Pour toutes ces femmes, Anne-Charlotte Husson, du blog Genre!, et les trois initiatrice de la tribune citée plus haut ont créé le tumblr "je n'ai pas consenti" et le hashtag correspondant sur twitter. Parce que je ne devrais pas considérer que j'ai eu de la chance. Parce que le consentement de chaque femme doit être pris en compte.
Et un consentement qui doit être éclairé, c'est-à-dire précédé d'une information complète. Quand la seule information que donne l'anesthésiste sur la péridurale c'est "la péridurale, c'est bien, ça ne sert à rien d'avoir mal et elle facilite l'accouchement", puis "c'est mieux pour la mère et pour le bébé", peut-on parler de consentement éclairé? Quand un pédiatre, en fin de rdv, me dit "j'ai fait l'ordonnance pour le BCG qu'on fera la prochaine fois" sans aucune explication, peut-on parler de consentement élcairé ? J'ai la chance d'avoir pu bénéficier par ailleurs des informations nécessaires pour que je puisse prendre ma décision, mais le médecin n'a pas joué son rôle à ce moment là.

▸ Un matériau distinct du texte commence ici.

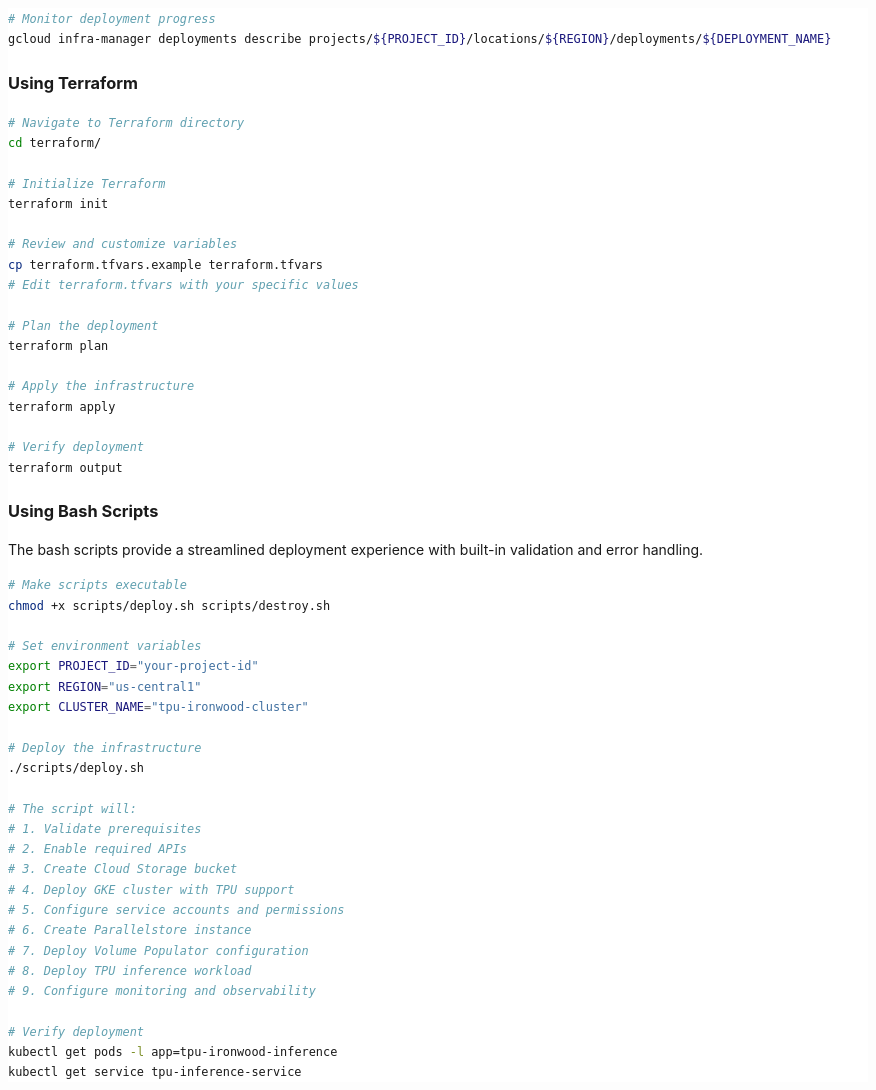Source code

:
```bash
# Monitor deployment progress
gcloud infra-manager deployments describe projects/${PROJECT_ID}/locations/${REGION}/deployments/${DEPLOYMENT_NAME}
```

### Using Terraform

```bash
# Navigate to Terraform directory
cd terraform/

# Initialize Terraform
terraform init

# Review and customize variables
cp terraform.tfvars.example terraform.tfvars
# Edit terraform.tfvars with your specific values

# Plan the deployment
terraform plan

# Apply the infrastructure
terraform apply

# Verify deployment
terraform output
```

### Using Bash Scripts

The bash scripts provide a streamlined deployment experience with built-in validation and error handling.

```bash
# Make scripts executable
chmod +x scripts/deploy.sh scripts/destroy.sh

# Set environment variables
export PROJECT_ID="your-project-id"
export REGION="us-central1"
export CLUSTER_NAME="tpu-ironwood-cluster"

# Deploy the infrastructure
./scripts/deploy.sh

# The script will:
# 1. Validate prerequisites
# 2. Enable required APIs
# 3. Create Cloud Storage bucket
# 4. Deploy GKE cluster with TPU support
# 5. Configure service accounts and permissions
# 6. Create Parallelstore instance
# 7. Deploy Volume Populator configuration
# 8. Deploy TPU inference workload
# 9. Configure monitoring and observability

# Verify deployment
kubectl get pods -l app=tpu-ironwood-inference
kubectl get service tpu-inference-service
```
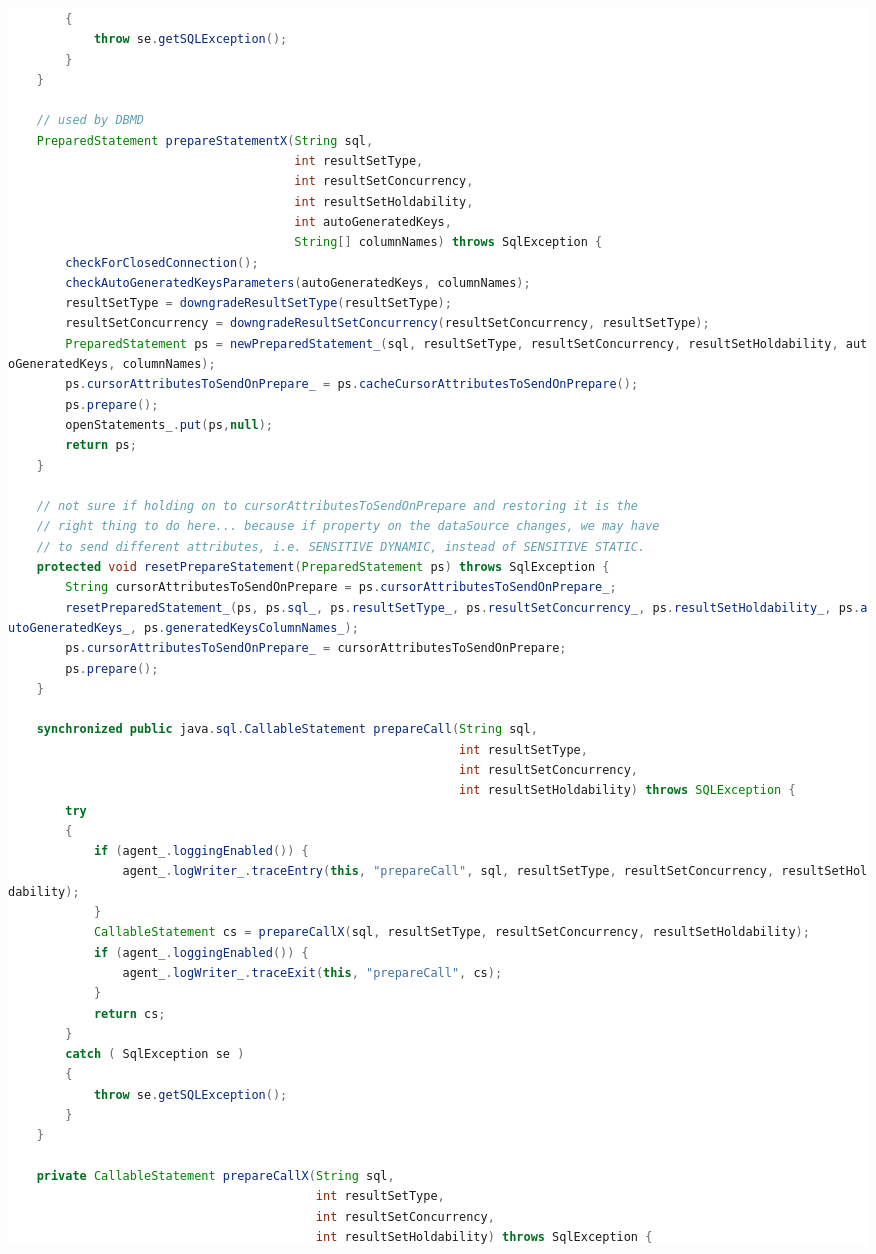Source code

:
 ```java
        {
            throw se.getSQLException();
        }
    }

    // used by DBMD
    PreparedStatement prepareStatementX(String sql,
                                        int resultSetType,
                                        int resultSetConcurrency,
                                        int resultSetHoldability,
                                        int autoGeneratedKeys,
                                        String[] columnNames) throws SqlException {
        checkForClosedConnection();
        checkAutoGeneratedKeysParameters(autoGeneratedKeys, columnNames);
        resultSetType = downgradeResultSetType(resultSetType);
        resultSetConcurrency = downgradeResultSetConcurrency(resultSetConcurrency, resultSetType);
        PreparedStatement ps = newPreparedStatement_(sql, resultSetType, resultSetConcurrency, resultSetHoldability, autoGeneratedKeys, columnNames);
        ps.cursorAttributesToSendOnPrepare_ = ps.cacheCursorAttributesToSendOnPrepare();
        ps.prepare();
        openStatements_.put(ps,null);
        return ps;
    }

    // not sure if holding on to cursorAttributesToSendOnPrepare and restoring it is the
    // right thing to do here... because if property on the dataSource changes, we may have
    // to send different attributes, i.e. SENSITIVE DYNAMIC, instead of SENSITIVE STATIC.
    protected void resetPrepareStatement(PreparedStatement ps) throws SqlException {
        String cursorAttributesToSendOnPrepare = ps.cursorAttributesToSendOnPrepare_;
        resetPreparedStatement_(ps, ps.sql_, ps.resultSetType_, ps.resultSetConcurrency_, ps.resultSetHoldability_, ps.autoGeneratedKeys_, ps.generatedKeysColumnNames_);
        ps.cursorAttributesToSendOnPrepare_ = cursorAttributesToSendOnPrepare;
        ps.prepare();
    }

    synchronized public java.sql.CallableStatement prepareCall(String sql,
                                                               int resultSetType,
                                                               int resultSetConcurrency,
                                                               int resultSetHoldability) throws SQLException {
        try
        {
            if (agent_.loggingEnabled()) {
                agent_.logWriter_.traceEntry(this, "prepareCall", sql, resultSetType, resultSetConcurrency, resultSetHoldability);
            }
            CallableStatement cs = prepareCallX(sql, resultSetType, resultSetConcurrency, resultSetHoldability);
            if (agent_.loggingEnabled()) {
                agent_.logWriter_.traceExit(this, "prepareCall", cs);
            }
            return cs;
        }
        catch ( SqlException se )
        {
            throw se.getSQLException();
        }
    }

    private CallableStatement prepareCallX(String sql,
                                           int resultSetType,
                                           int resultSetConcurrency,
                                           int resultSetHoldability) throws SqlException {
```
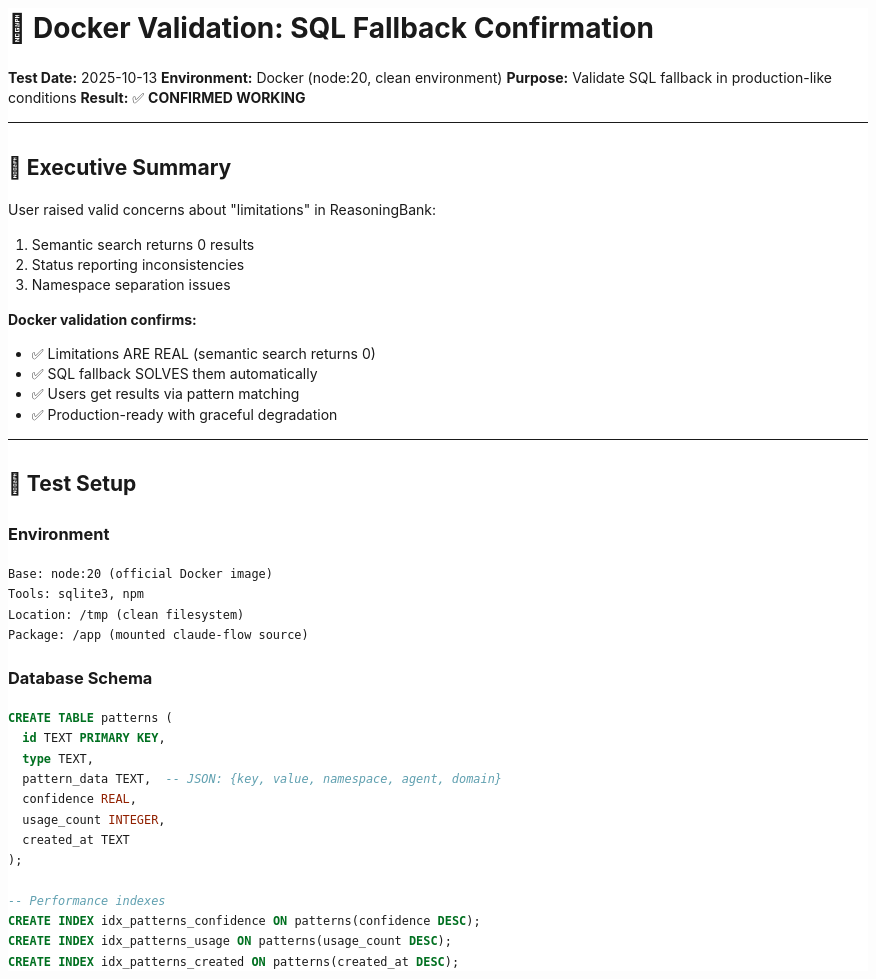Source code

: # 🐳 Docker Validation: SQL Fallback Confirmation

**Test Date:** 2025-10-13
**Environment:** Docker (node:20, clean environment)
**Purpose:** Validate SQL fallback in production-like conditions
**Result:** ✅ **CONFIRMED WORKING**

---

## 🎯 Executive Summary

User raised valid concerns about "limitations" in ReasoningBank:
1. Semantic search returns 0 results
2. Status reporting inconsistencies
3. Namespace separation issues

**Docker validation confirms:**
- ✅ Limitations ARE REAL (semantic search returns 0)
- ✅ SQL fallback SOLVES them automatically
- ✅ Users get results via pattern matching
- ✅ Production-ready with graceful degradation

---

## 🧪 Test Setup

### Environment
```dockerfile
Base: node:20 (official Docker image)
Tools: sqlite3, npm
Location: /tmp (clean filesystem)
Package: /app (mounted claude-flow source)
```

### Database Schema
```sql
CREATE TABLE patterns (
  id TEXT PRIMARY KEY,
  type TEXT,
  pattern_data TEXT,  -- JSON: {key, value, namespace, agent, domain}
  confidence REAL,
  usage_count INTEGER,
  created_at TEXT
);

-- Performance indexes
CREATE INDEX idx_patterns_confidence ON patterns(confidence DESC);
CREATE INDEX idx_patterns_usage ON patterns(usage_count DESC);
CREATE INDEX idx_patterns_created ON patterns(created_at DESC);
```

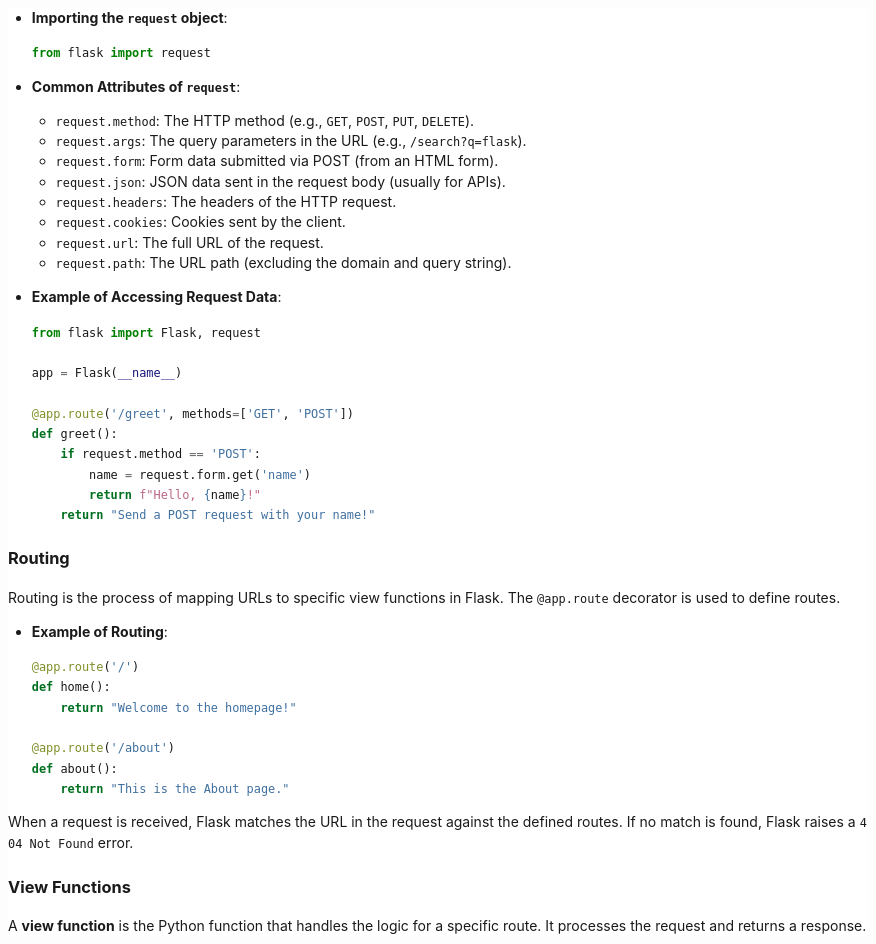 - **Importing the `request` object**:

  ```python
  from flask import request
  ```

- **Common Attributes of `request`**:

  - `request.method`: The HTTP method (e.g., `GET`, `POST`, `PUT`, `DELETE`).
  - `request.args`: The query parameters in the URL (e.g., `/search?q=flask`).
  - `request.form`: Form data submitted via POST (from an HTML form).
  - `request.json`: JSON data sent in the request body (usually for APIs).
  - `request.headers`: The headers of the HTTP request.
  - `request.cookies`: Cookies sent by the client.
  - `request.url`: The full URL of the request.
  - `request.path`: The URL path (excluding the domain and query string).

- **Example of Accessing Request Data**:

  ```python
  from flask import Flask, request

  app = Flask(__name__)

  @app.route('/greet', methods=['GET', 'POST'])
  def greet():
      if request.method == 'POST':
          name = request.form.get('name')
          return f"Hello, {name}!"
      return "Send a POST request with your name!"
  ```

### Routing

Routing is the process of mapping URLs to specific view functions in Flask. The `@app.route` decorator is used to define routes.

- **Example of Routing**:

  ```python
  @app.route('/')
  def home():
      return "Welcome to the homepage!"

  @app.route('/about')
  def about():
      return "This is the About page."
  ```

When a request is received, Flask matches the URL in the request against the defined routes. If no match is found, Flask raises a `404 Not Found` error.

### View Functions

A **view function** is the Python function that handles the logic for a specific route. It processes the request and returns a response.
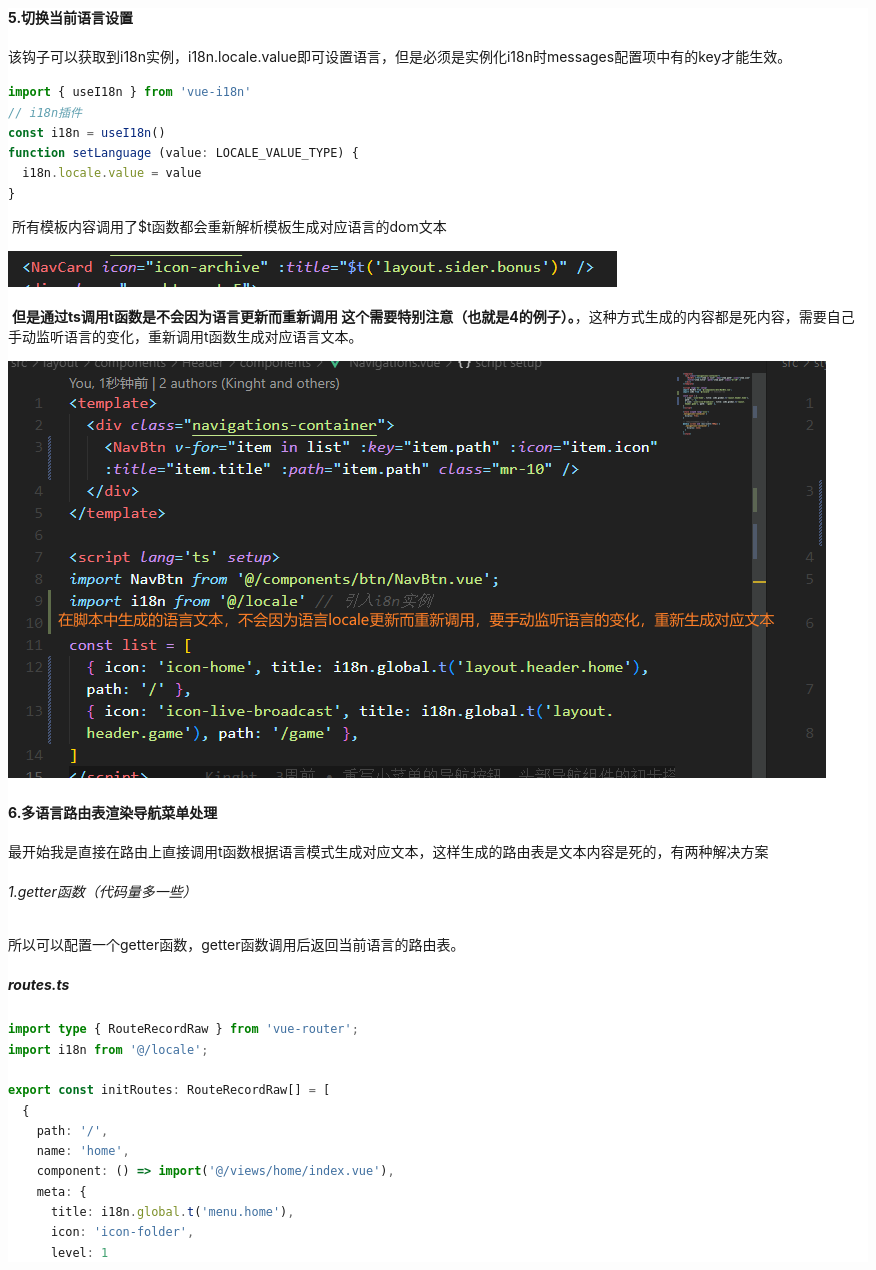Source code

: #### 5.切换当前语言设置

​	该钩子可以获取到i18n实例，i18n.locale.value即可设置语言，但是必须是实例化i18n时messages配置项中有的key才能生效。

```ts
import { useI18n } from 'vue-i18n'
// i18n插件
const i18n = useI18n()
function setLanguage (value: LOCALE_VALUE_TYPE) {
  i18n.locale.value = value
}
```

​	所有模板内容调用了$t函数都会重新解析模板生成对应语言的dom文本

![01](https://github.com/2sky2night/note-work/blob/master/img/05.png?raw=true)

​	**但是通过ts调用t函数是不会因为语言更新而重新调用 这个需要特别注意（也就是4的例子）。**，这种方式生成的内容都是死内容，需要自己手动监听语言的变化，重新调用t函数生成对应语言文本。

![01](https://github.com/2sky2night/note-work/blob/master/img/04.png?raw=true)

#### 6.多语言路由表渲染导航菜单处理

​	最开始我是直接在路由上直接调用t函数根据语言模式生成对应文本，这样生成的路由表是文本内容是死的，有两种解决方案

###### 1.getter函数（代码量多一些）

​	所以可以配置一个getter函数，getter函数调用后返回当前语言的路由表。

##### routes.ts

```ts
import type { RouteRecordRaw } from 'vue-router';
import i18n from '@/locale';

export const initRoutes: RouteRecordRaw[] = [
  {
    path: '/',
    name: 'home',
    component: () => import('@/views/home/index.vue'),
    meta: {
      title: i18n.global.t('menu.home'),
      icon: 'icon-folder',
      level: 1
```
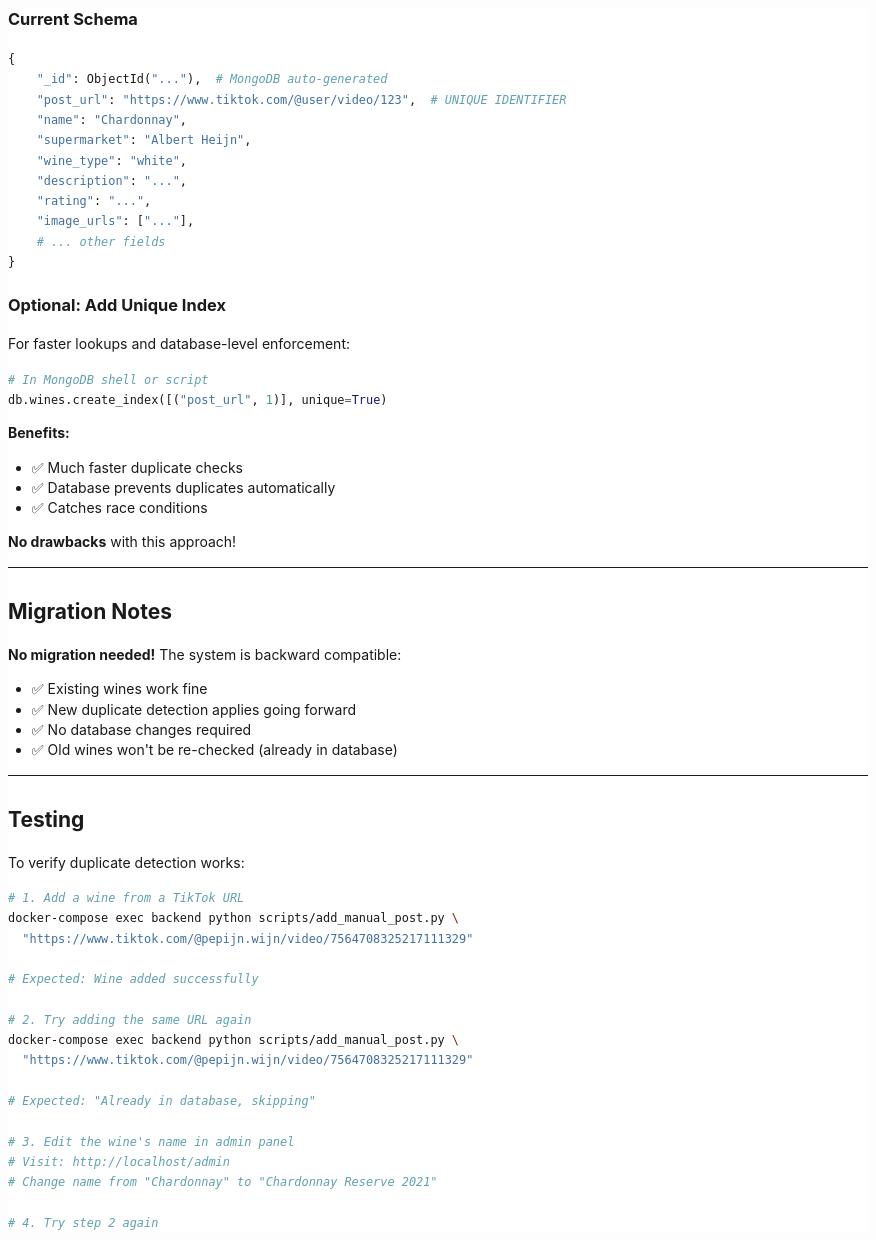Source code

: ### **Current Schema**
```python
{
    "_id": ObjectId("..."),  # MongoDB auto-generated
    "post_url": "https://www.tiktok.com/@user/video/123",  # UNIQUE IDENTIFIER
    "name": "Chardonnay",
    "supermarket": "Albert Heijn",
    "wine_type": "white",
    "description": "...",
    "rating": "...",
    "image_urls": ["..."],
    # ... other fields
}
```

### **Optional: Add Unique Index**

For faster lookups and database-level enforcement:

```python
# In MongoDB shell or script
db.wines.create_index([("post_url", 1)], unique=True)
```

**Benefits:**
- ✅ Much faster duplicate checks
- ✅ Database prevents duplicates automatically
- ✅ Catches race conditions

**No drawbacks** with this approach!

---

## Migration Notes

**No migration needed!** The system is backward compatible:

- ✅ Existing wines work fine
- ✅ New duplicate detection applies going forward
- ✅ No database changes required
- ✅ Old wines won't be re-checked (already in database)

---

## Testing

To verify duplicate detection works:

```bash
# 1. Add a wine from a TikTok URL
docker-compose exec backend python scripts/add_manual_post.py \
  "https://www.tiktok.com/@pepijn.wijn/video/7564708325217111329"

# Expected: Wine added successfully

# 2. Try adding the same URL again
docker-compose exec backend python scripts/add_manual_post.py \
  "https://www.tiktok.com/@pepijn.wijn/video/7564708325217111329"

# Expected: "Already in database, skipping"

# 3. Edit the wine's name in admin panel
# Visit: http://localhost/admin
# Change name from "Chardonnay" to "Chardonnay Reserve 2021"

# 4. Try step 2 again
```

Autre aspect des choses que j'avais envie d'aborder ici. Je suis entourée de médecins et de personnel soignant, que j'ai cotoyé aussi pendant leurs études. Mon mari est infirmier. Il travaille depuis quelques années au bloc opératoire. Je ne veux pas diaboliser la réalité, la plupart des médecins et du reste du personnel sont respectueux, mais les excès arrivent, et ne sont pas isolés. Pas de gestes invasifs comme des touchers vaginaux, mais des plaisanteries de mauvais gout sur des patients, un chirurgien qui opère alors que c'est un autre chirurgien qui est censé le faire, l'ensemble d'une équipe qui défile pour venir voir le sexe opéré d'une transexuelle, voire des erreurs médicales cachées aux patients, il en a été témoin. Et une fois dans "l'ambiance" du bloc, il est parfois difficile de prendre suffisamment de recul pour se rendre compte que non, ce n'est pas acceptable. Il souligne également qu'il y a souvent entre médecins une "solidarité déplacée" qui les poussent à ne pas dénoncer les erreurs ou problèmes éthiques de leurs collègues. C'est pour ça qu'à mes yeux il est fondamental que des patients, des non médecins s'intéressent à ce qui se passe dans les hopitaux et aient leur mot à dire. Pour aider le personnel soignant à prendre du recul. En respectant le travail des médecins, et en prenant en compte que ce sont malheureusement parfois leurs conditions de travail qui les poussent à des actes problématiques. (c'est moins le cas au bloc, j'ai l'impression, mais dans les services, les actes sont parfois faits à la chaine, sans les explications et le respect nécessaire, par manque de temps).
Voilà ce que j'avais à en dire mais vous pouvez également trouver sur différents blogs des témoignages de soignants sur l'apprentissage du toucher vaginal ou rectal ou sur le consentement, que ce soit une sage femme, une externe, un autre externe, ainsi que les réactions d'autres blogueuses comme A contrario, la mite orange, une jeune idiote, Sandrine Donzel, etc.